June 16, 2021 5.43 pm This story is over 13 months old

Coroner warning over mixing drugs after sudden death of Lincolnshire man

He died from a big pulmonary embolism

A Lincolnshire coroner has warned people about the danger of mixing drugs following the sudden death of a 33-year-old man.

David Buck died at his home in Skegness from a massive pulmonary embolism.

An inquest into his death, held in Lincoln on Wednesday, heard that a contributory factor might have been a mixture of illicit and prescription drugs.

Speaking after the hearing, assistant coroner Marianne Johnson said: “I don’t think a lot of youngsters realise that mixing certain drugs – albeit only at therapeutic level – can cause what’s called toxicity.

“They perhaps need to understand that, singularly, therapeutic level is fine but mixing it with other therapeutic-level drugs is likely to cause a toxic effect that can then cause death.”

Mrs Johnson gave an example of paracetamol and cocaine.

The inquest was told that Mr Buck lived with his parents in Clarke Way.

The night before his death on November 28, 2020, he went out to a friend’s house to collect a phone charger.

His father, also named David, waited up until he came home at 2am.

Giving evidence, Mr Buck Snr said his son was unsteady on his feet and “clearly under the influence of something”. He sat with him before going to bed at 5.30am.
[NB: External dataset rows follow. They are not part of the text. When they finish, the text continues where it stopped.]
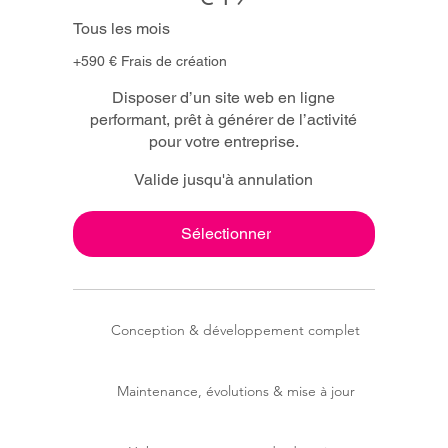
Tous les mois
+590 € Frais de création
Disposer d’un site web en ligne
performant, prêt à générer de l’activité
pour votre entreprise.
Valide jusqu'à annulation
Sélectionner
Conception & développement complet
Maintenance, évolutions & mise à jour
When he checked on his son at 9am, he found him unresponsive and called 999.

East Midlands Ambulance Service gave CPR but was unable to revive Mr Buck Jnr. His father said in the inquest that the family was grateful to the paramedics for their attention.

The inquest was told that other contributory factors to the death were chronic drug-related heart disease and morbid obesity.

Evidence was heard that Mr Buck Jnr was “troubled”. He had lost a lot of weight and was self-conscious about the loose skin but was due to be referred by a mental health team for surgery which would have helped him.

Mrs Johnson concluded that his death was as a result of natural causes.